Medusa Uploaded by Emily Devenport
My rating: 3 of 5 stars
This book straddles, in some ways successfully and others not, several different sub-genres in the wide field of science fiction and space opera. It's a generation ship saga, set aboard the enormous Olympia, a ship several miles long and wide, holding over two hundred thousand people and spinning to create its own pseudo-gravity. It's a slice of cyberpunk, complete with a complex virtual reality and uploaded VR "ghosts" of deceased people (who end up not being what they seem). It's a first contact story, as the "Graveyard" towards which the Olympia is headed apparently holds thousands of self-aware alien ships. But mostly, it's the tale of a bitter and deadly class struggle, with the protagonist, the lower-class "worm" and Servant Oichi Angelis, out to take her revenge upon the ruling Executive clans who sabotaged and blew up the Olympia's sister ship, the Titania, with Oichi's parents on board.
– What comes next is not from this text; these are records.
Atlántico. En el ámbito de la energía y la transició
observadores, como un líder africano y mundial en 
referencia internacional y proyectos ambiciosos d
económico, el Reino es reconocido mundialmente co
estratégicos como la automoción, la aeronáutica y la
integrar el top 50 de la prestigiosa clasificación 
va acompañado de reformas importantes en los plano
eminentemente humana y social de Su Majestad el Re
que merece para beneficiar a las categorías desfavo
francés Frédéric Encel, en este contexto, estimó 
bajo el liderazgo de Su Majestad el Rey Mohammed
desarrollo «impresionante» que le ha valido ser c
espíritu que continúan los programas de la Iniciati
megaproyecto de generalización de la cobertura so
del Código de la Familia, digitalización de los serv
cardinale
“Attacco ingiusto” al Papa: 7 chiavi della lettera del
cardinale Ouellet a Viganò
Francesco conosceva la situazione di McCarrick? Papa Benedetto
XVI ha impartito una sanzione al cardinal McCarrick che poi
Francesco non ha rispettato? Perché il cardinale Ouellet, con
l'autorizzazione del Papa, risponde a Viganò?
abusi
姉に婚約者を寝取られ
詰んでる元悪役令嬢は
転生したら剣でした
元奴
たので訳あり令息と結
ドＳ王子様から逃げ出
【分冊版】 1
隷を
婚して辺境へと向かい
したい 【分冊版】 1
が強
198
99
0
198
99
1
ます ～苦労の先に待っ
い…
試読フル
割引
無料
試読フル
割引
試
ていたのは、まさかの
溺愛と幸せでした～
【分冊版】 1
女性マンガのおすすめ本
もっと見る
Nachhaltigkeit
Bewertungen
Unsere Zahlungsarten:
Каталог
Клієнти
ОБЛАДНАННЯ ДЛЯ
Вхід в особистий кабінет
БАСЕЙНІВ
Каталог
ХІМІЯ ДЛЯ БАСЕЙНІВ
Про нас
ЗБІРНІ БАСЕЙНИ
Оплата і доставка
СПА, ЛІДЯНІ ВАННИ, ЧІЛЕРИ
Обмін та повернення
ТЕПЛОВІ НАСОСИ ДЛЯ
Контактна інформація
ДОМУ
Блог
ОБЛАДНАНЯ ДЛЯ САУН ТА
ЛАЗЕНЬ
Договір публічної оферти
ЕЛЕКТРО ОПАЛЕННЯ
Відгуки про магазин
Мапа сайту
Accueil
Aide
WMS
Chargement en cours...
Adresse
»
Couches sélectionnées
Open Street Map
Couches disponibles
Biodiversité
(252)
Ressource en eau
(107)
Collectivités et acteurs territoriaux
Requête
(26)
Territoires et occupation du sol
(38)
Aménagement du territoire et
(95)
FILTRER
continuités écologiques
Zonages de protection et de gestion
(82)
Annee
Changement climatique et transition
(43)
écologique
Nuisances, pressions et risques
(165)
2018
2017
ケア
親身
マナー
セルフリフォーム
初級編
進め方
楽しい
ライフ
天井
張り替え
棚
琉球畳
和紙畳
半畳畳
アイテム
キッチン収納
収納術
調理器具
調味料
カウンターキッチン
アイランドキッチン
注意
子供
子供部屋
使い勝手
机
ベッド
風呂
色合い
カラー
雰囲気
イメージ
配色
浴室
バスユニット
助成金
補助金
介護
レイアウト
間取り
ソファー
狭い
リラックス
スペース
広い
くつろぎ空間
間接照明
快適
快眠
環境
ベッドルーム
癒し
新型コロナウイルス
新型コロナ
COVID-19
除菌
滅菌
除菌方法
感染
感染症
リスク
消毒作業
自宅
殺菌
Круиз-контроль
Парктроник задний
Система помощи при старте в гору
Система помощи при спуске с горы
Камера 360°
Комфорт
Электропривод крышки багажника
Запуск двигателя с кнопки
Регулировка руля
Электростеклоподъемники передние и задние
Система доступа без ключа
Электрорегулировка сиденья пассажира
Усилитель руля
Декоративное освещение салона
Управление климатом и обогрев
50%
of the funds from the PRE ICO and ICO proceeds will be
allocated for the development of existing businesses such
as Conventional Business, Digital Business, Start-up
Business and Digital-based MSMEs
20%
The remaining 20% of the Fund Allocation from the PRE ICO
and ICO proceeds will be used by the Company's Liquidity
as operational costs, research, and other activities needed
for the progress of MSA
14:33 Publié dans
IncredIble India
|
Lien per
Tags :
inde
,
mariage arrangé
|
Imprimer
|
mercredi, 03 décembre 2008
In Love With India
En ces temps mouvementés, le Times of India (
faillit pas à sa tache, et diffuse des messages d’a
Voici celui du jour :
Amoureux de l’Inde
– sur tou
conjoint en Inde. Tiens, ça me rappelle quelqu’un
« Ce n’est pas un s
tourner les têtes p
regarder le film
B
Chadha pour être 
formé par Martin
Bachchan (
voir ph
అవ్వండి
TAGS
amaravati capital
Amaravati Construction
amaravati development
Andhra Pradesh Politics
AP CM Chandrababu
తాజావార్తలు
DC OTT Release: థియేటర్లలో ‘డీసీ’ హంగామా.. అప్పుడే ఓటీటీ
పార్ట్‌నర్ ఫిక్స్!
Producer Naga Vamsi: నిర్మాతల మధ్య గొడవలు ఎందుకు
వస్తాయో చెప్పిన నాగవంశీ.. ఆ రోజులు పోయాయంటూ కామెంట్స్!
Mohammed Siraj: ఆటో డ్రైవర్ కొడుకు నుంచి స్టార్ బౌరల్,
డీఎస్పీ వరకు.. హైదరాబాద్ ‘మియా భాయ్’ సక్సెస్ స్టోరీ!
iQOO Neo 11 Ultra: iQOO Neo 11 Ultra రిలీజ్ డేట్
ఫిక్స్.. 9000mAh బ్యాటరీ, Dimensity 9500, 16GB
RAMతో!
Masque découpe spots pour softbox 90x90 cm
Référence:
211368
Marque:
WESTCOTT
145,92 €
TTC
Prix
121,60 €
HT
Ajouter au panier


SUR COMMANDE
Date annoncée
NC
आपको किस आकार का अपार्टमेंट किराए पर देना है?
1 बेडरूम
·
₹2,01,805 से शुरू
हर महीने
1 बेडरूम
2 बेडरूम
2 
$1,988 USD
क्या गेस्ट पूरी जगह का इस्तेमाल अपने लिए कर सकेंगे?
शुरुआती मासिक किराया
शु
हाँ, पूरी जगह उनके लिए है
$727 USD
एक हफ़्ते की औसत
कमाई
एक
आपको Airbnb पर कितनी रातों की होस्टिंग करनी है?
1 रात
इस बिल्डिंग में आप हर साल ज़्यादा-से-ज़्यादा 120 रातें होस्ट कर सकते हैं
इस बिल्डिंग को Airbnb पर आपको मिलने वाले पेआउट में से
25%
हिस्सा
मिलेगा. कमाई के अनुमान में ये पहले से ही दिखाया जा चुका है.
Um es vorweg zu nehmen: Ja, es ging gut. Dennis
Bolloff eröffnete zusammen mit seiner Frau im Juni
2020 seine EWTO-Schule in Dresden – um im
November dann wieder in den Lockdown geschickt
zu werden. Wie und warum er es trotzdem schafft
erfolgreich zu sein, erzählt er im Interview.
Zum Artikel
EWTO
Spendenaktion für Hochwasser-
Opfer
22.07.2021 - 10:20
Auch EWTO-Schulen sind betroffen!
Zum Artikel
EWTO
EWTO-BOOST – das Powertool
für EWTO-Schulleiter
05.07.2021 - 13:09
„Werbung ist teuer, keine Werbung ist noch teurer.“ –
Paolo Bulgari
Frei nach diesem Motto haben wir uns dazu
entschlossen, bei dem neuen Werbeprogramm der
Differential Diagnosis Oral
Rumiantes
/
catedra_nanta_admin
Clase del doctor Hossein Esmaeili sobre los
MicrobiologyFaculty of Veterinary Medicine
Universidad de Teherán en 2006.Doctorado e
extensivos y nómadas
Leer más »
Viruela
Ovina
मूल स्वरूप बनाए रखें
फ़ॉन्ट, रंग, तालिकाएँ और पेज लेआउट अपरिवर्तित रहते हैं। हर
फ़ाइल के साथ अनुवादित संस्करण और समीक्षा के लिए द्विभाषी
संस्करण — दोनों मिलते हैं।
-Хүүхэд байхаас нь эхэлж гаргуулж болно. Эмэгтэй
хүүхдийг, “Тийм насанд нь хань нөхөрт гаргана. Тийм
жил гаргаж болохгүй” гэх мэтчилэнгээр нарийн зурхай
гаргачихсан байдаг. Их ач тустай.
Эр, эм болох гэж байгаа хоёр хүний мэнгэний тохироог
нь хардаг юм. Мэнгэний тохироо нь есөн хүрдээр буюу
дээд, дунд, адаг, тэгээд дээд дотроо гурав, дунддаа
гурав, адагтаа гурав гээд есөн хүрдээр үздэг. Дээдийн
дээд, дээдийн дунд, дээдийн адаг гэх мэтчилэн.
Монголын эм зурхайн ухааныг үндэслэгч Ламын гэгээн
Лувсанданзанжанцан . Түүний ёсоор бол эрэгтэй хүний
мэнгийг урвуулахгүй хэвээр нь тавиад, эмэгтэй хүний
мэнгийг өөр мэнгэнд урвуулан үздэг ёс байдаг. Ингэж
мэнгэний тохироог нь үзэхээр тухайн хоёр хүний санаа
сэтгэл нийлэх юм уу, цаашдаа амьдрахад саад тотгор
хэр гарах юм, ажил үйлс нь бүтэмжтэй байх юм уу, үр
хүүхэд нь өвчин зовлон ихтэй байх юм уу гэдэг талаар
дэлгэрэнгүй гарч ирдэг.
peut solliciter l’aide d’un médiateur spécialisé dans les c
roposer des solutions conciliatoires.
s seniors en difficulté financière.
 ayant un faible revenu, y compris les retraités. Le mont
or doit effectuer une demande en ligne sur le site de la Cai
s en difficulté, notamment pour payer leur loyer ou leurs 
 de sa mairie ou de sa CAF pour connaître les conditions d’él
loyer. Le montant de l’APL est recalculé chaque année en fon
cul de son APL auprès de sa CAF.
There's a few more layers to the plot than that, but there's enough cold-blooded murder and sociopathic mayhem throughout to make me wonder if the author based this book on one of the periodic historical revolutions that sweep humanity. Oichi herself is an uneasy, not very likable protagonist, who freely admits to being a serial killer without regrets. She ends up powering a revolution that frees the Olympia from the tyranny of the Executive clans, but it's very much an end-justifies-the-means sort of thing, with plenty of bloodshed. Meanwhile, the mystery of the Olympia's origin (and the people on board her) is partly revealed, as well as why they're going to the Graveyard and what they expect to find there.
As you can see, there's a lot going on here, and not all of it meshes successfully. I don't think the author has made up her mind what she wants this book to be, and the rather fragmented and jumpy writing style reflects that. There's a lot to like about the world, particularly the pairing of selected people on board Olympia with the Medusa AI units (which are self-aware, Lovecraftian, tentacled space suits) and the relationships developed. Hopefully in future installments, Emily Devenport picks one thing or the other, settles down, and writes a more straightforward narrative.